Wow. That is extremely broken in ways that suggest it is NaNs or infinities that are getting into the mix rather than zeroes.

jonathanhogg commented 8 months ago

Let's try and reason this out.

There are three light sources in this example:

The blue ambient light should be present across the entire surface of the sphere, so the fact that we have black sections suggests that there is a numerical error leading to the color variable in the shader being corrupted with an infinity or a NaN.

The section of the sphere that is lit looks to be correct, so the calculations aren't completely wrong.

The black border on the left looks to be an interaction with the calculation of the intensity of the red surface reflection, which is the dot product of the surface normal and the light direction. The border measures at roughly 78% out from the centre, which is a cosine of $0.63$. So values of the dot product below this are broken. I can't think of anything special about this number.
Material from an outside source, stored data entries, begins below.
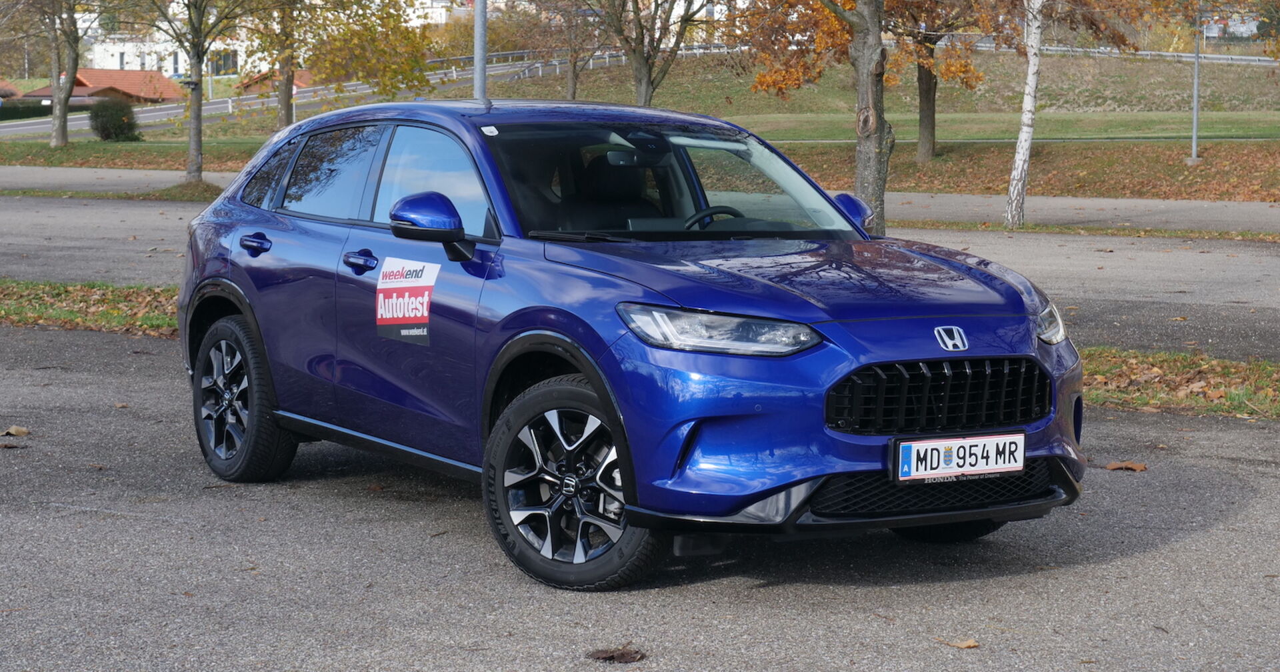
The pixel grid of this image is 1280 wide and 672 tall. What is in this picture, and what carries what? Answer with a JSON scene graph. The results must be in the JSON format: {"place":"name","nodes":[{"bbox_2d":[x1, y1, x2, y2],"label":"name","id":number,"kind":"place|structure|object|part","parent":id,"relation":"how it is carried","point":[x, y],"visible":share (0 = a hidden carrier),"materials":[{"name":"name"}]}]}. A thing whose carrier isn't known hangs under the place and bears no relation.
{"place":"outdoors","nodes":[
{"label":"outdoors","id":0,"kind":"place"},
{"bbox_2d":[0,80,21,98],"label":"house","id":1,"kind":"structure","parent":0,"point":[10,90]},
{"bbox_2d":[18,69,186,104],"label":"house","id":2,"kind":"structure","parent":0,"point":[163,81],"materials":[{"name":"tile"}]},
{"bbox_2d":[88,31,255,78],"label":"white building","id":3,"kind":"structure","parent":0,"point":[181,63],"materials":[{"name":"white paint"}]},
{"bbox_2d":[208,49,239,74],"label":"window","id":4,"kind":"structure","parent":3,"relation":"in","point":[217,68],"materials":[{"name":"grey glass"}]},
{"bbox_2d":[235,69,315,94],"label":"house","id":5,"kind":"structure","parent":0,"point":[304,72],"materials":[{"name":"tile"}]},
{"bbox_2d":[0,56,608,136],"label":"road","id":6,"kind":"structure","parent":0,"point":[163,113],"materials":[{"name":"grey asphalt"}]},
{"bbox_2d":[404,0,473,24],"label":"white building","id":7,"kind":"structure","parent":0,"point":[435,5],"materials":[{"name":"white paint"}]},
{"bbox_2d":[0,165,1277,235],"label":"far road","id":8,"kind":"structure","parent":0,"point":[1214,215],"materials":[{"name":"grey asphalt"}]},
{"bbox_2d":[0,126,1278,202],"label":"grass verge","id":9,"kind":"structure","parent":0,"point":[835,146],"materials":[{"name":"green plant"}]},
{"bbox_2d":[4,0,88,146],"label":"tree","id":10,"kind":"object","parent":9,"relation":"on","point":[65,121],"visible":0.99,"materials":[{"name":"plant"}]},
{"bbox_2d":[87,94,141,141],"label":"shrub","id":11,"kind":"object","parent":9,"relation":"on","point":[108,135],"visible":0.96,"materials":[{"name":"green plant"}]},
{"bbox_2d":[138,0,273,184],"label":"tree","id":12,"kind":"object","parent":9,"relation":"on","point":[197,117],"visible":1,"materials":[{"name":"plant"}]},
{"bbox_2d":[247,0,437,126],"label":"tree","id":13,"kind":"object","parent":9,"relation":"on","point":[393,70],"visible":0.93,"materials":[{"name":"plant"}]},
{"bbox_2d":[584,0,720,107],"label":"tree","id":14,"kind":"object","parent":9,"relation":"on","point":[645,90],"visible":0.99,"materials":[{"name":"plant"}]},
{"bbox_2d":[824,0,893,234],"label":"tree","id":15,"kind":"object","parent":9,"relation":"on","point":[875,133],"visible":0.89,"materials":[{"name":"plant"}]},
{"bbox_2d":[891,0,985,160],"label":"tree","id":16,"kind":"object","parent":9,"relation":"on","point":[924,128],"visible":0.9,"materials":[{"name":"plant"}]},
{"bbox_2d":[1188,6,1201,162],"label":"lamp post","id":17,"kind":"object","parent":9,"relation":"on","point":[1194,155],"visible":0.94,"materials":[{"name":"grey metal"}]},
{"bbox_2d":[0,323,1279,671],"label":"asphalt lot","id":18,"kind":"structure","parent":0,"point":[1169,545],"materials":[{"name":"grey asphalt"}]},
{"bbox_2d":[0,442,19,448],"label":"fallen leaf","id":19,"kind":"object","parent":18,"relation":"on","point":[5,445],"visible":0.98,"materials":[{"name":"brown plant"}]},
{"bbox_2d":[0,426,29,436],"label":"fallen leaf","id":20,"kind":"object","parent":18,"relation":"on","point":[17,431],"visible":0.99,"materials":[{"name":"brown plant"}]},
{"bbox_2d":[0,278,181,336],"label":"grass strip","id":21,"kind":"object","parent":18,"relation":"on","point":[75,300],"visible":0.51,"materials":[{"name":"green plant"}]},
{"bbox_2d":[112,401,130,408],"label":"fallen leaf","id":22,"kind":"object","parent":18,"relation":"on","point":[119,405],"visible":0.89,"materials":[{"name":"brown plant"}]},
{"bbox_2d":[586,644,646,663],"label":"leaf","id":23,"kind":"object","parent":18,"relation":"on","point":[623,655],"visible":0.98,"materials":[{"name":"brown plant"}]},
{"bbox_2d":[173,99,1088,592],"label":"car","id":24,"kind":"object","parent":18,"relation":"on","point":[534,325],"visible":0.98,"materials":[{"name":"blue metal"}]},
{"label":"wheel","id":25,"kind":"part","parent":24,"relation":"part of","materials":[{"name":"black rubber"}]},
{"label":"quarter window","id":26,"kind":"part","parent":24,"relation":"part of","materials":[{"name":"glass"}]},
{"label":"door window","id":27,"kind":"part","parent":24,"relation":"part of","materials":[{"name":"glass"}]},
{"label":"windows","id":28,"kind":"part","parent":24,"relation":"part of","materials":[{"name":"glass"}]},
{"bbox_2d":[374,256,439,344],"label":"sticker","id":29,"kind":"object","parent":24,"relation":"attached to","point":[418,313],"visible":0.98,"materials":[{"name":"white"}]},
{"label":"front door window","id":30,"kind":"part","parent":24,"relation":"part of","materials":[{"name":"glass"}]},
{"label":"wheel","id":31,"kind":"part","parent":24,"relation":"part of","materials":[{"name":"black rubber"}]},
{"label":"steering wheel","id":32,"kind":"part","parent":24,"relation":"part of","materials":[{"name":"black"}]},
{"label":"hood","id":33,"kind":"part","parent":24,"relation":"part of","materials":[{"name":"blue metal"}]},
{"label":"grille","id":34,"kind":"part","parent":24,"relation":"part of","materials":[{"name":"black plastic"}]},
{"label":"wheel","id":35,"kind":"part","parent":24,"relation":"part of","materials":[{"name":"black rubber"}]},
{"bbox_2d":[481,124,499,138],"label":"sticker","id":36,"kind":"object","parent":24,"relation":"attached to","point":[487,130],"visible":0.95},
{"bbox_2d":[888,431,1027,482],"label":"license plate","id":37,"kind":"object","parent":24,"relation":"attached to","point":[939,456],"visible":0.98,"materials":[{"name":"white metal"}]},
{"bbox_2d":[939,637,980,648],"label":"fallen leaf","id":38,"kind":"object","parent":18,"relation":"on","point":[971,644],"visible":0.94,"materials":[{"name":"brown plant"}]},
{"bbox_2d":[1104,460,1147,471],"label":"fallen leaf","id":39,"kind":"object","parent":18,"relation":"on","point":[1140,467],"visible":0.96,"materials":[{"name":"brown plant"}]},
{"bbox_2d":[1080,348,1279,418],"label":"grass strip","id":40,"kind":"object","parent":18,"relation":"on","point":[1229,371],"visible":0.53,"materials":[{"name":"green plant"}]},
{"bbox_2d":[0,192,1279,360],"label":"road","id":41,"kind":"structure","parent":0,"point":[1040,239],"materials":[{"name":"grey asphalt"}]},
{"bbox_2d":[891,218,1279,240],"label":"grass strip","id":42,"kind":"object","parent":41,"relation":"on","point":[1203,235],"visible":0.68,"materials":[{"name":"green plant"}]},
{"bbox_2d":[1005,0,1044,229],"label":"birch tree","id":43,"kind":"object","parent":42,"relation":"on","point":[1022,141],"visible":1,"materials":[{"name":"white plant"}]},
{"bbox_2d":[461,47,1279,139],"label":"grass slope","id":44,"kind":"structure","parent":0,"point":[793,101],"materials":[{"name":"green plant"}]},
{"bbox_2d":[530,0,611,98],"label":"tree","id":45,"kind":"object","parent":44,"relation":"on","point":[574,81],"visible":0.94,"materials":[{"name":"brown plant"}]},
{"bbox_2d":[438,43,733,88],"label":"guardrail","id":46,"kind":"object","parent":44,"relation":"on","point":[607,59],"visible":0.41,"materials":[{"name":"metal"}]},
{"bbox_2d":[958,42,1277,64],"label":"guardrail","id":47,"kind":"object","parent":44,"relation":"on","point":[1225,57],"visible":0.56,"materials":[{"name":"metal"}]},
{"bbox_2d":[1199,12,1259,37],"label":"building","id":48,"kind":"structure","parent":0,"point":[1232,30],"materials":[{"name":"white"}]},
{"label":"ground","id":49,"kind":"structure","parent":0},
{"bbox_2d":[0,99,52,120],"label":"hedge","id":50,"kind":"object","parent":49,"relation":"on","point":[27,108],"visible":0.64,"materials":[{"name":"green plant"}]},
{"bbox_2d":[473,0,487,101],"label":"metal pole","id":51,"kind":"object","parent":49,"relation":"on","point":[478,72],"visible":0.53,"materials":[{"name":"grey metal"}]}
]}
The fact that the entire left side is dark suggests that the green light is the source of the error there, and that entire side should have a negative cosine, which should be being clamped to 0 in the shader. However, if cosines less than $0.63$ are at fault, then the boundary should not be in the middle here.

?

jonathanhogg commented 6 months ago

So, exciting times. Gary just came round with his new Apple Silicon MBP and I've been able to do some more testing. The bug is somewhere in the Phong lighting shader and clearly some difference between how the Apple Silicon and AMD OpenGL drivers are dealing with a numerical edge-case.

Anyways, I am in the process of switching to a new PBR lighting model and have a work-in-progress implementation in pull request #27. The great news is that this new model renders perfectly on Apple Silicon (or, to be precise, is no more broken than I already know it is).